Problem requirements » Reproduce every line of the records below verbatim, in their original order and without any alteration.

Stored rows »
==================================================
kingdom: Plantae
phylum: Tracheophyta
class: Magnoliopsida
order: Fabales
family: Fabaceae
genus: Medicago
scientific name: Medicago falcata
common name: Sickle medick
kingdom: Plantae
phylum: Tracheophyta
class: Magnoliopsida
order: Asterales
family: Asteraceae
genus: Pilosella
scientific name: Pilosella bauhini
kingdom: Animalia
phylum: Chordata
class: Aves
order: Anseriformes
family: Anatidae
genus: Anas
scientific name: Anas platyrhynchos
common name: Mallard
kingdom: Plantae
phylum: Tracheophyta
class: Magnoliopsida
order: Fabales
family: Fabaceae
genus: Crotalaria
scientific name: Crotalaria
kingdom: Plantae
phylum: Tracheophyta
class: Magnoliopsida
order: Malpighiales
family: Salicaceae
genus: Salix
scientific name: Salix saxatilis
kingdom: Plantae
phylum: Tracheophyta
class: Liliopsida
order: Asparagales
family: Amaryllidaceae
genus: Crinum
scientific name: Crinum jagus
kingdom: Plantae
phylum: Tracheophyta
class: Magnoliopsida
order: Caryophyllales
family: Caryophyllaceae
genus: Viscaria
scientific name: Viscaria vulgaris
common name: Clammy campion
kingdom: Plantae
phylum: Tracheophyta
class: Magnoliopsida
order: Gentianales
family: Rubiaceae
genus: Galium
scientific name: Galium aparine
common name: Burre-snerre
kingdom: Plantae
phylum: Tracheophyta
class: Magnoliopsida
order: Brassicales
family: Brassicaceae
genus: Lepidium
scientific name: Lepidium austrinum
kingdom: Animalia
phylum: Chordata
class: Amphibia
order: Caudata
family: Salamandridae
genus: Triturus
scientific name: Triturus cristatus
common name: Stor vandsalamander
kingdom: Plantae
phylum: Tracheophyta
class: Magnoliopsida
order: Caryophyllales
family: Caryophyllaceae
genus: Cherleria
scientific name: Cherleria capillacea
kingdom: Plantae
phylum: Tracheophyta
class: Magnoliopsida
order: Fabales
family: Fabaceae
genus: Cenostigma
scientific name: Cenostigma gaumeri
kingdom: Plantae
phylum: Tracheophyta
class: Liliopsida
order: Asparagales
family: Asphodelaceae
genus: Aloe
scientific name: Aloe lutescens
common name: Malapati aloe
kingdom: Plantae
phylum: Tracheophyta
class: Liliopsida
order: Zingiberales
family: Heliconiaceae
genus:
==================================================
Exercise answer »
kingdom: Plantae
phylum: Tracheophyta
class: Magnoliopsida
order: Fabales
family: Fabaceae
genus: Medicago
scientific name: Medicago falcata
common name: Sickle medick
kingdom: Plantae
phylum: Tracheophyta
class: Magnoliopsida
order: Asterales
family: Asteraceae
genus: Pilosella
scientific name: Pilosella bauhini
kingdom: Animalia
phylum: Chordata
class: Aves
order: Anseriformes
family: Anatidae
genus: Anas
scientific name: Anas platyrhynchos
common name: Mallard
kingdom: Plantae
phylum: Tracheophyta
class: Magnoliopsida
order: Fabales
family: Fabaceae
genus: Crotalaria
scientific name: Crotalaria
kingdom: Plantae
phylum: Tracheophyta
class: Magnoliopsida
order: Malpighiales
family: Salicaceae
genus: Salix
scientific name: Salix saxatilis
kingdom: Plantae
phylum: Tracheophyta
class: Liliopsida
order: Asparagales
family: Amaryllidaceae
genus: Crinum
scientific name: Crinum jagus
kingdom: Plantae
phylum: Tracheophyta
class: Magnoliopsida
order: Caryophyllales
family: Caryophyllaceae
genus: Viscaria
scientific name: Viscaria vulgaris
common name: Clammy campion
kingdom: Plantae
phylum: Tracheophyta
class: Magnoliopsida
order: Gentianales
family: Rubiaceae
genus: Galium
scientific name: Galium aparine
common name: Burre-snerre
kingdom: Plantae
phylum: Tracheophyta
class: Magnoliopsida
order: Brassicales
family: Brassicaceae
genus: Lepidium
scientific name: Lepidium austrinum
kingdom: Animalia
phylum: Chordata
class: Amphibia
order: Caudata
family: Salamandridae
genus: Triturus
scientific name: Triturus cristatus
common name: Stor vandsalamander
kingdom: Plantae
phylum: Tracheophyta
class: Magnoliopsida
order: Caryophyllales
family: Caryophyllaceae
genus: Cherleria
scientific name: Cherleria capillacea
kingdom: Plantae
phylum: Tracheophyta
class: Magnoliopsida
order: Fabales
family: Fabaceae
genus: Cenostigma
scientific name: Cenostigma gaumeri
kingdom: Plantae
phylum: Tracheophyta
class: Liliopsida
order: Asparagales
family: Asphodelaceae
genus: Aloe
scientific name: Aloe lutescens
common name: Malapati aloe
kingdom: Plantae
phylum: Tracheophyta
class: Liliopsida
order: Zingiberales
family: Heliconiaceae
genus:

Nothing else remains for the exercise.